The records START
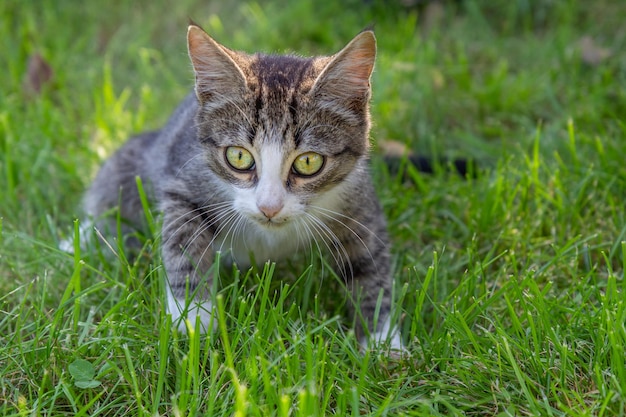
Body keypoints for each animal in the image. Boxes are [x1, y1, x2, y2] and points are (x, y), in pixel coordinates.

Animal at [75, 22, 402, 348]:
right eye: (239, 156)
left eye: (309, 162)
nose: (269, 207)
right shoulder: (183, 175)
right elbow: (182, 237)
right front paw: (193, 316)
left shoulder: (356, 198)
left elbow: (367, 262)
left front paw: (381, 339)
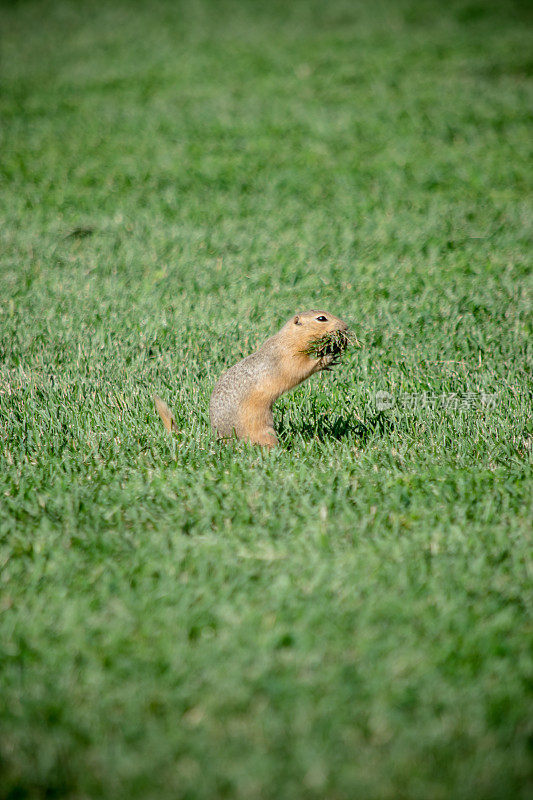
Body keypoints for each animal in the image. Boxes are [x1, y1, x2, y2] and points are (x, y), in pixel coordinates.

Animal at [154, 308, 348, 446]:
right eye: (321, 318)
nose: (346, 326)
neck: (288, 339)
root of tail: (220, 439)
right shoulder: (288, 358)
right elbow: (301, 369)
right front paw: (327, 358)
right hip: (262, 431)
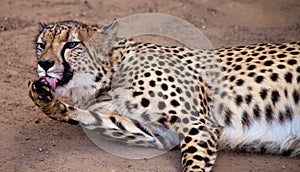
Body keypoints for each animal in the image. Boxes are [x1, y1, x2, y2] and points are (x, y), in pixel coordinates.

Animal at [27, 19, 298, 171]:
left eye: (72, 45)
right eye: (41, 45)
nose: (44, 64)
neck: (108, 76)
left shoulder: (197, 123)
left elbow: (194, 164)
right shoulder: (160, 135)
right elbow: (93, 118)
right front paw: (45, 99)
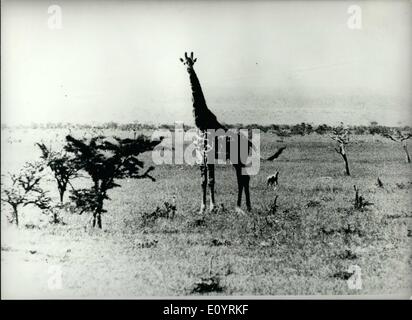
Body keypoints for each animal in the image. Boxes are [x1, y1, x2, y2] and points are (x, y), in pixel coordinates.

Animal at [180, 51, 254, 214]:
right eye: (184, 62)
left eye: (192, 62)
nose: (188, 69)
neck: (201, 123)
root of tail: (249, 143)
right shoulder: (201, 155)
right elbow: (203, 181)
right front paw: (202, 208)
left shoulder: (210, 154)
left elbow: (211, 181)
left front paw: (213, 207)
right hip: (235, 160)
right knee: (242, 178)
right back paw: (242, 207)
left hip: (240, 158)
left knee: (243, 178)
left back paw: (243, 207)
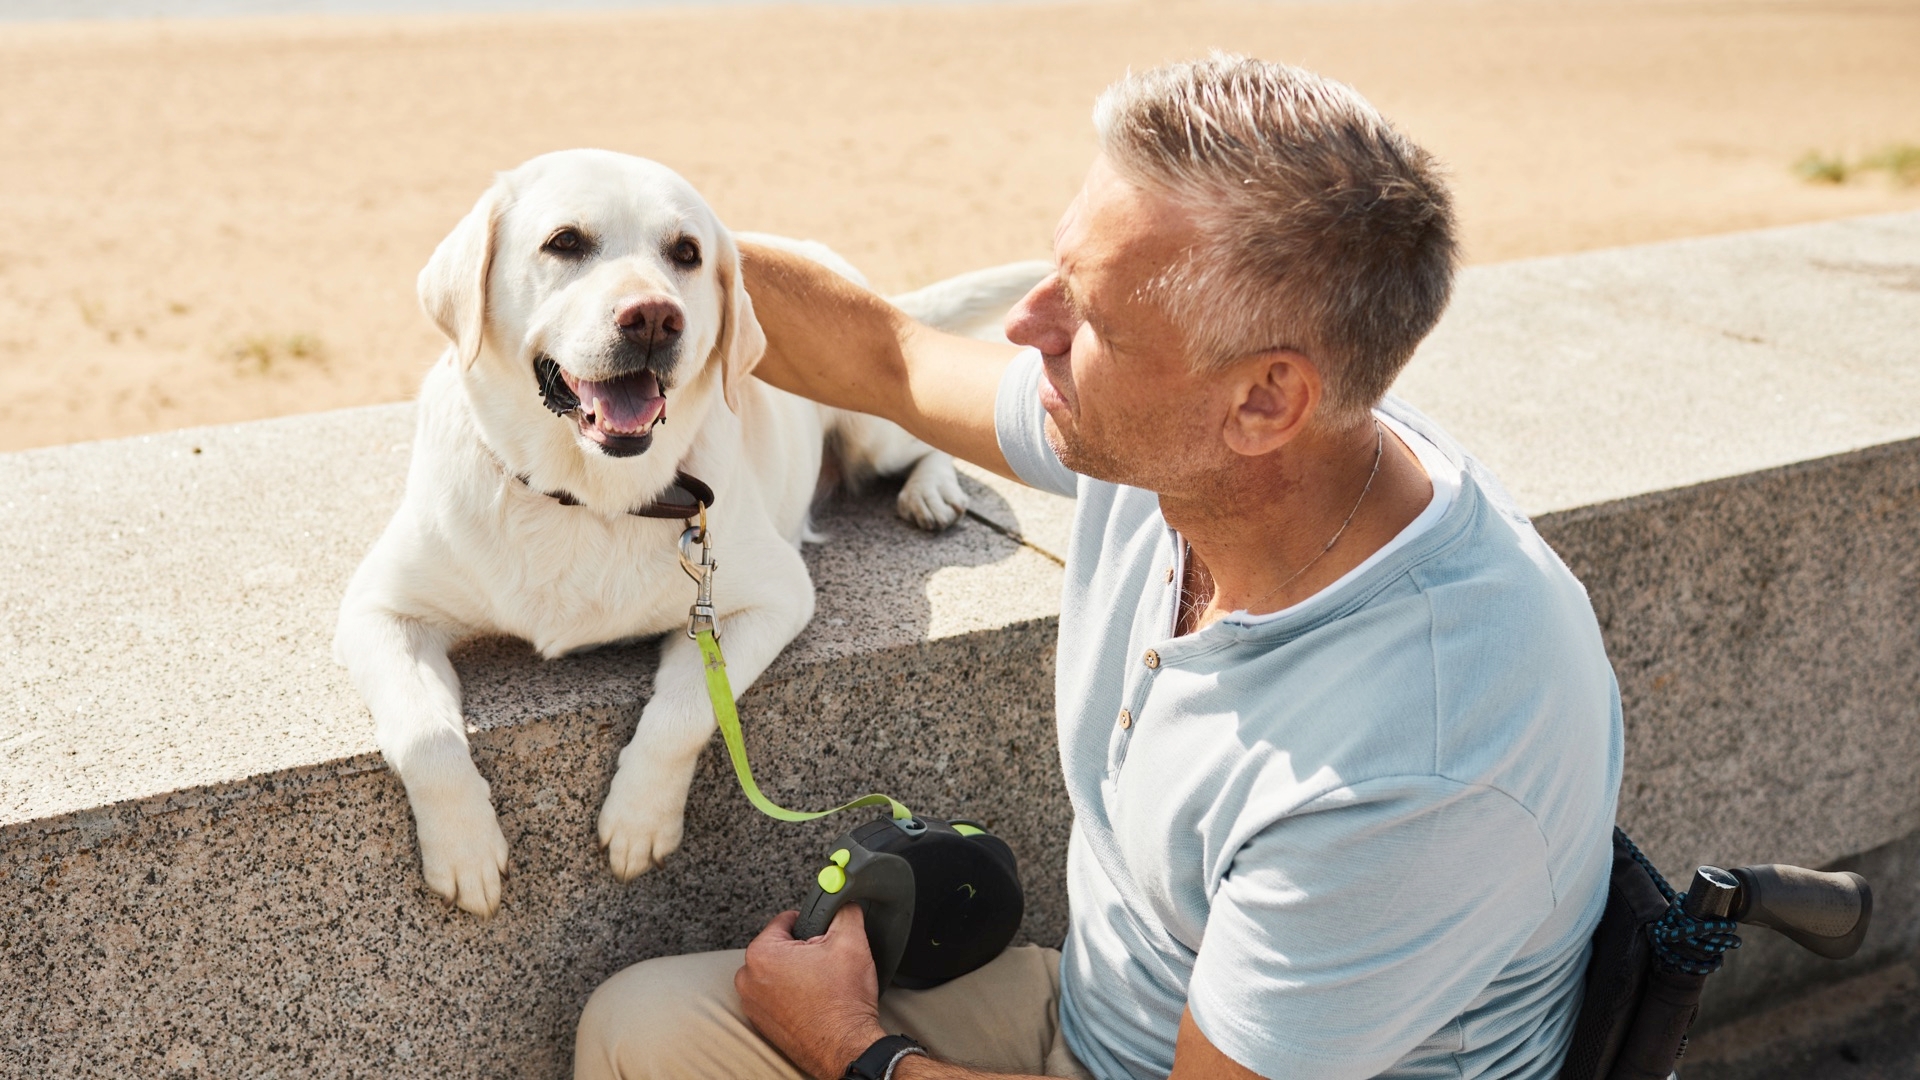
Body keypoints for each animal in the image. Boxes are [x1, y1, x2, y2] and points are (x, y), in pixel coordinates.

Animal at [337, 147, 1044, 910]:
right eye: (565, 242)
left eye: (686, 253)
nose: (652, 317)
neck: (586, 497)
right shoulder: (380, 609)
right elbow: (425, 735)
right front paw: (464, 849)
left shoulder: (765, 599)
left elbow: (684, 713)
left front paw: (639, 819)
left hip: (872, 423)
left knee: (928, 442)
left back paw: (933, 491)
The records END
Exercise description
Take the line holding "right eye: (565, 242)" and all lines after it through the end of the data, and set them down exactly.

Output below
right eye: (565, 242)
left eye: (686, 253)
nose: (652, 317)
neck: (586, 497)
right shoulder: (380, 609)
right elbow: (425, 735)
right front paw: (464, 849)
left shoulder: (765, 599)
left elbow: (684, 713)
left front paw: (639, 819)
left hip: (872, 423)
left knee: (928, 442)
left back paw: (933, 491)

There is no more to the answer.